Write out the rows verbatim from their first line through the line that contains "export const myFeature", including that line, and omit the pictures.
— begin RECORDED DATA —
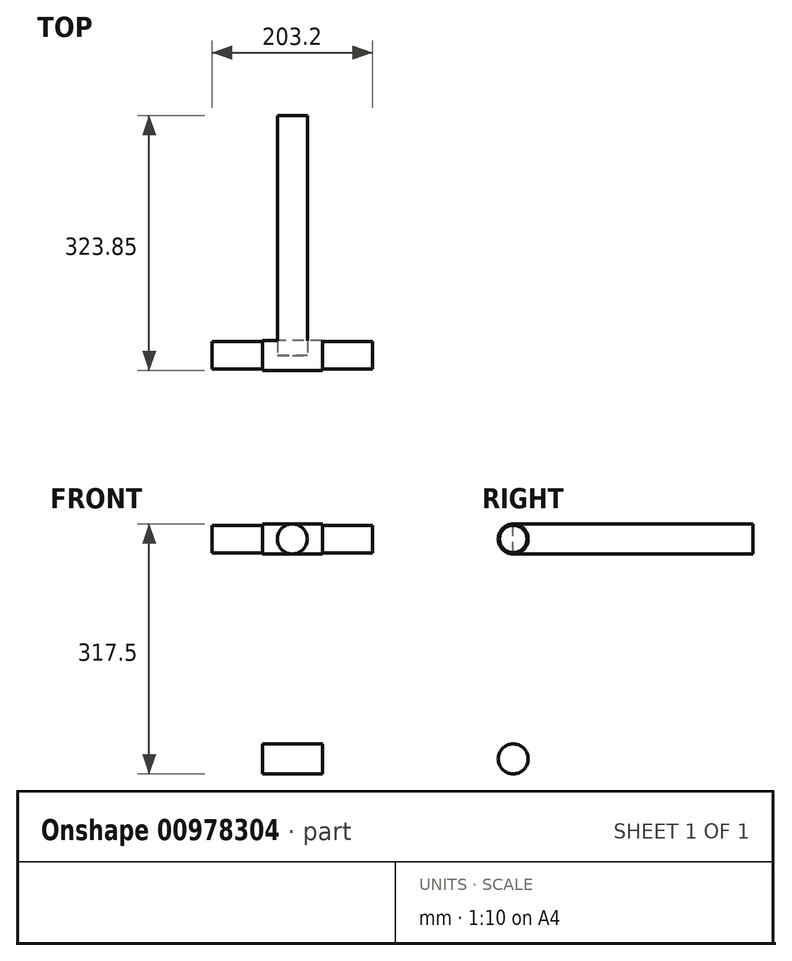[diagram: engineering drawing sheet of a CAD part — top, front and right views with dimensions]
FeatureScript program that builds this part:
annotation { "Feature Type Name" : "Feature", "Feature Type Description" : "" }
export const myFeature = defineFeature(function(context is Context, id is Id, definition is map)
    precondition{}
    {
        {
            var Q0;
            Q0=qCreatedBy(makeId("Right.planeOp"),FACE);
            var sketch = newSketch(context, id + "F0", { "sketchPlane" : qUnion([Q0])});
            skCircle(sketch, "E0", {"center": v(0, 139.7) * mm, "radius": 17.46 * mm});
            skCircle(sketch, "E1.MirrorC", {"center": v(0, -139.7) * mm, "radius": 17.46 * mm});
            skSolve(sketch);
        }
        {
            var Q0;
            Q0=makeQuery(id+"F0.imprint","IMPRINT",FACE,{"disambiguationData":[TD([[makeQuery(id+"F0.imprint","IMPRINT",EDGE,{"derivedFrom":sQuery(id+"F0.wireOp",EDGE,"E1.MirrorC")}),-1.0]])]});
            var Q1;
            Q1=makeQuery(id+"F0.imprint","IMPRINT",FACE,{"disambiguationData":[TD([[makeQuery(id+"F0.imprint","IMPRINT",EDGE,{"derivedFrom":sQuery(id+"F0.wireOp",EDGE,"E0")}),1.0]])]});
            extrude(context, id + "F1", {"entities" : qUnion([Q0, Q1]), "endBound" : BoundingType.SYMMETRIC, "depth" : 203.2 * mm, "offsetDistance" : 25.4 * mm});
        }
        {
            var Q0;
            Q0=qCreatedBy(makeId("Right.planeOp"),FACE);
            var sketch = newSketch(context, id + "F2", { "sketchPlane" : qUnion([Q0])});
            skCircle(sketch, "E2", {"center": v(0, 139.7) * mm, "radius": 19.05 * mm});
            skSolve(sketch);
        }
        {
            var Q0;
            Q0=makeQuery(id+"F2.imprint","IMPRINT",FACE,{"disambiguationData":[TD([[makeQuery(id+"F2.imprint","IMPRINT",EDGE,{"derivedFrom":sQuery(id+"F2.wireOp",EDGE,"E2")}),1.0]])]});
            extrude(context, id + "F3", {"entities" : qUnion([Q0]), "endBound" : BoundingType.SYMMETRIC, "depth" : 76.2 * mm, "offsetDistance" : 25.4 * mm});
        }
        {
            var Q0;
            Q0=makeQuery(id+"F3.opExtrude","SWEPT_BODY",BODY,{"disambiguationData":[OSD([sQuery(id+"F2.wireOp",EDGE,"E2")])]});
            var Q1;
            Q1=qCreatedBy(makeId("Top.planeOp"),FACE);
            mirror(context, id + "F4", {"operationType" : NewBodyOperationType.ADD, "entities" : qUnion([Q0]), "mirrorPlane" : qUnion([Q1])});
        }
        {
            var Q0;
            Q0=qCreatedBy(makeId("Front.planeOp"),FACE);
            var sketch = newSketch(context, id + "F5", { "sketchPlane" : qUnion([Q0])});
            skCircle(sketch, "E3", {"center": v(0, 139.7) * mm, "radius": 19.05 * mm});
            skSolve(sketch);
        }
        {
            var Q0;
            Q0 = qSketchRegion(id + "F5", true);
            extrude(context, id + "F6", {"entities" : qUnion([Q0]), "oppositeDirection" : true, "depth" : 304.8 * mm, "offsetDistance" : 25.4 * mm});
        }
    });
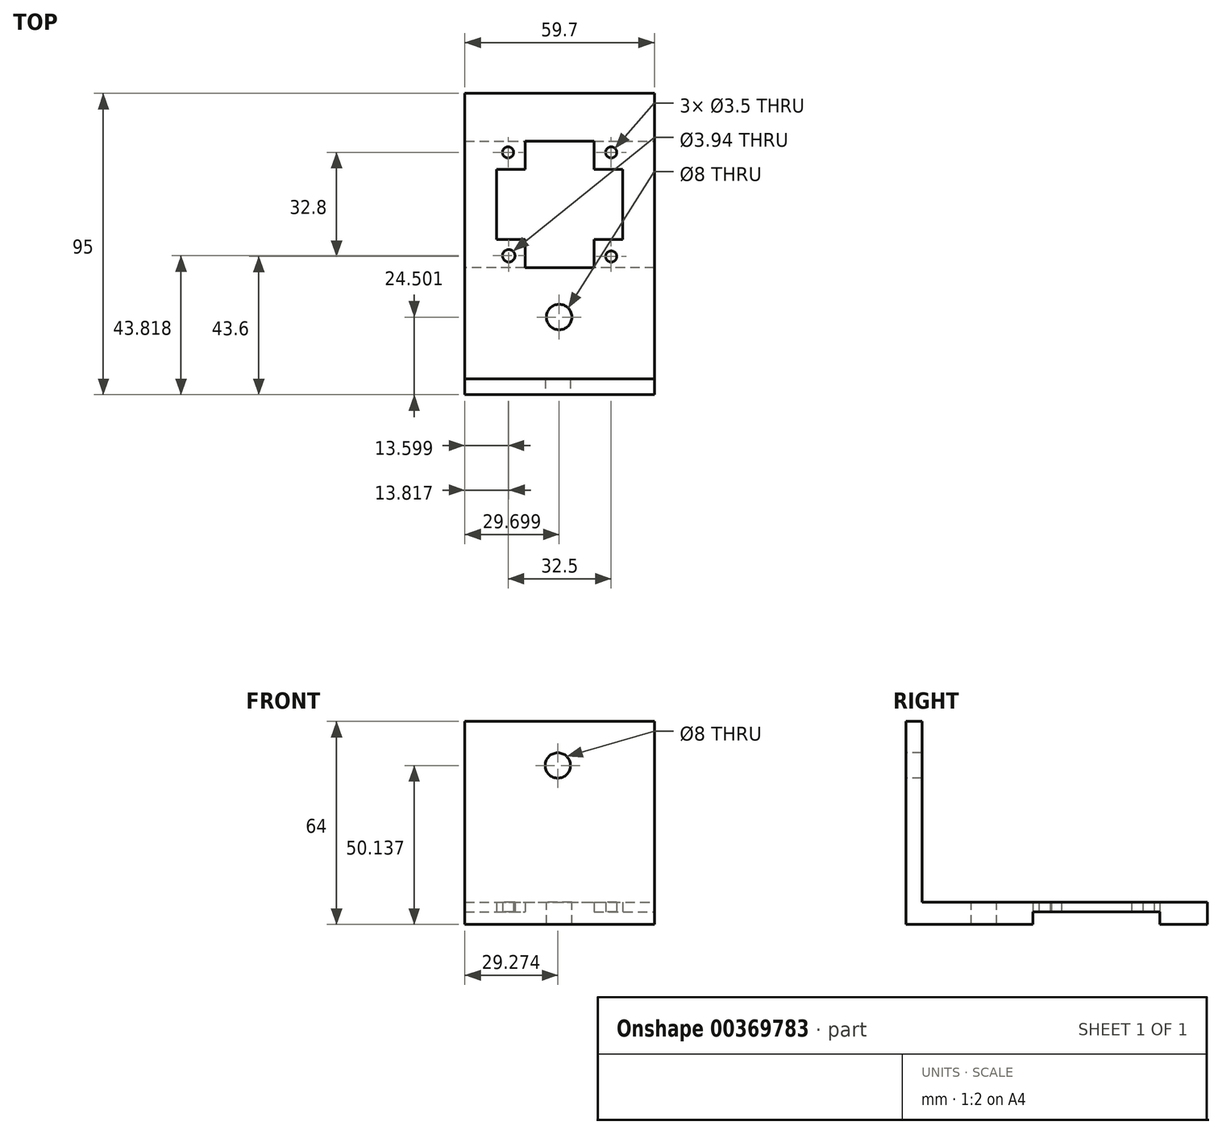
— end RECORDED DATA —
◆ SOLUTION BELOW ◆
[diagram: engineering drawing sheet of a CAD part — top, front and right views with dimensions]
FeatureScript program that builds this part:
annotation { "Feature Type Name" : "Feature", "Feature Type Description" : "" }
export const myFeature = defineFeature(function(context is Context, id is Id, definition is map)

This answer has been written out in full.